* _GIVEN INSTRUCTION_
Put all of the material below into a numbered list, leaving out any blank lines.

▬▬▬▬▬▬

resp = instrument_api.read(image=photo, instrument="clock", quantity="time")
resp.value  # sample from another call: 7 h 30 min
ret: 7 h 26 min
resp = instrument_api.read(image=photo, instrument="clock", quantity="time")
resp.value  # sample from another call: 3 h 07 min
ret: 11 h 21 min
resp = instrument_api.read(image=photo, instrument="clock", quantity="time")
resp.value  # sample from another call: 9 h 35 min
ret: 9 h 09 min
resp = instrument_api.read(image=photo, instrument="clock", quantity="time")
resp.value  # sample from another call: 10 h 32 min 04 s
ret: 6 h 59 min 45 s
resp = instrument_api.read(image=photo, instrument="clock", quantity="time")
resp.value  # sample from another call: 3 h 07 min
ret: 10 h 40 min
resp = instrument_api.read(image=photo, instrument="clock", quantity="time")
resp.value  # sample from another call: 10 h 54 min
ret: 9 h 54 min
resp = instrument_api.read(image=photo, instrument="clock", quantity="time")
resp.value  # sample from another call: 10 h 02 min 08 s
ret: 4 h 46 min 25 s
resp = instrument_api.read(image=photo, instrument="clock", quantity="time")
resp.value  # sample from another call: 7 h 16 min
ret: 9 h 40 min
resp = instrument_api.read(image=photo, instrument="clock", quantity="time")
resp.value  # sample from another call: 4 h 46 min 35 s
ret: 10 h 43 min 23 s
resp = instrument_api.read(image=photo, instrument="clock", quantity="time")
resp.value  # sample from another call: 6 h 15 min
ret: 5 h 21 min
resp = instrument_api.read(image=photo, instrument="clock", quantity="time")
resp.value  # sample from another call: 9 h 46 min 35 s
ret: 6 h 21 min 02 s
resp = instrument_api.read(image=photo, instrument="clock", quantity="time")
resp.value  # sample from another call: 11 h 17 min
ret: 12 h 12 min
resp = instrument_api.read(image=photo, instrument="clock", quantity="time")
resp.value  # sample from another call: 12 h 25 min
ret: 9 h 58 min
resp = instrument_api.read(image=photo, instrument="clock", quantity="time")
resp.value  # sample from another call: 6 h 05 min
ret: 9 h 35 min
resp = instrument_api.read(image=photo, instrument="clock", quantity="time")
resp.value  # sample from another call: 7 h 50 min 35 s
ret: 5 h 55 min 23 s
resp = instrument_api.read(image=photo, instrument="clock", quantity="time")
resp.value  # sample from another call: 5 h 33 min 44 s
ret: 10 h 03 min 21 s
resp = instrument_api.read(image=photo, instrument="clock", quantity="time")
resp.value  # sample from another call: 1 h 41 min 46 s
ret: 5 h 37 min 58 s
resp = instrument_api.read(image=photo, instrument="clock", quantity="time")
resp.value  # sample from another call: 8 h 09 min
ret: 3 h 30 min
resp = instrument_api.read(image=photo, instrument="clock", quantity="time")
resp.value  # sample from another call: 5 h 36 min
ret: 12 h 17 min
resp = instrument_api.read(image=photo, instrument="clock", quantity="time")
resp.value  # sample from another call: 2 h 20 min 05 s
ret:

▬▬▬▬▬▬

* _SOLUTION TO THE EXERCISE_
1. resp = instrument_api.read(image=photo, instrument="clock", quantity="time")
2. resp.value  # sample from another call: 7 h 30 min
3. ret: 7 h 26 min
4. resp = instrument_api.read(image=photo, instrument="clock", quantity="time")
5. resp.value  # sample from another call: 3 h 07 min
6. ret: 11 h 21 min
7. resp = instrument_api.read(image=photo, instrument="clock", quantity="time")
8. resp.value  # sample from another call: 9 h 35 min
9. ret: 9 h 09 min
10. resp = instrument_api.read(image=photo, instrument="clock", quantity="time")
11. resp.value  # sample from another call: 10 h 32 min 04 s
12. ret: 6 h 59 min 45 s
13. resp = instrument_api.read(image=photo, instrument="clock", quantity="time")
14. resp.value  # sample from another call: 3 h 07 min
15. ret: 10 h 40 min
16. resp = instrument_api.read(image=photo, instrument="clock", quantity="time")
17. resp.value  # sample from another call: 10 h 54 min
18. ret: 9 h 54 min
19. resp = instrument_api.read(image=photo, instrument="clock", quantity="time")
20. resp.value  # sample from another call: 10 h 02 min 08 s
21. ret: 4 h 46 min 25 s
22. resp = instrument_api.read(image=photo, instrument="clock", quantity="time")
23. resp.value  # sample from another call: 7 h 16 min
24. ret: 9 h 40 min
25. resp = instrument_api.read(image=photo, instrument="clock", quantity="time")
26. resp.value  # sample from another call: 4 h 46 min 35 s
27. ret: 10 h 43 min 23 s
28. resp = instrument_api.read(image=photo, instrument="clock", quantity="time")
29. resp.value  # sample from another call: 6 h 15 min
30. ret: 5 h 21 min
31. resp = instrument_api.read(image=photo, instrument="clock", quantity="time")
32. resp.value  # sample from another call: 9 h 46 min 35 s
33. ret: 6 h 21 min 02 s
34. resp = instrument_api.read(image=photo, instrument="clock", quantity="time")
35. resp.value  # sample from another call: 11 h 17 min
36. ret: 12 h 12 min
37. resp = instrument_api.read(image=photo, instrument="clock", quantity="time")
38. resp.value  # sample from another call: 12 h 25 min
39. ret: 9 h 58 min
40. resp = instrument_api.read(image=photo, instrument="clock", quantity="time")
41. resp.value  # sample from another call: 6 h 05 min
42. ret: 9 h 35 min
43. resp = instrument_api.read(image=photo, instrument="clock", quantity="time")
44. resp.value  # sample from another call: 7 h 50 min 35 s
45. ret: 5 h 55 min 23 s
46. resp = instrument_api.read(image=photo, instrument="clock", quantity="time")
47. resp.value  # sample from another call: 5 h 33 min 44 s
48. ret: 10 h 03 min 21 s
49. resp = instrument_api.read(image=photo, instrument="clock", quantity="time")
50. resp.value  # sample from another call: 1 h 41 min 46 s
51. ret: 5 h 37 min 58 s
52. resp = instrument_api.read(image=photo, instrument="clock", quantity="time")
53. resp.value  # sample from another call: 8 h 09 min
54. ret: 3 h 30 min
55. resp = instrument_api.read(image=photo, instrument="clock", quantity="time")
56. resp.value  # sample from another call: 5 h 36 min
57. ret: 12 h 17 min
58. resp = instrument_api.read(image=photo, instrument="clock", quantity="time")
59. resp.value  # sample from another call: 2 h 20 min 05 s
60. ret:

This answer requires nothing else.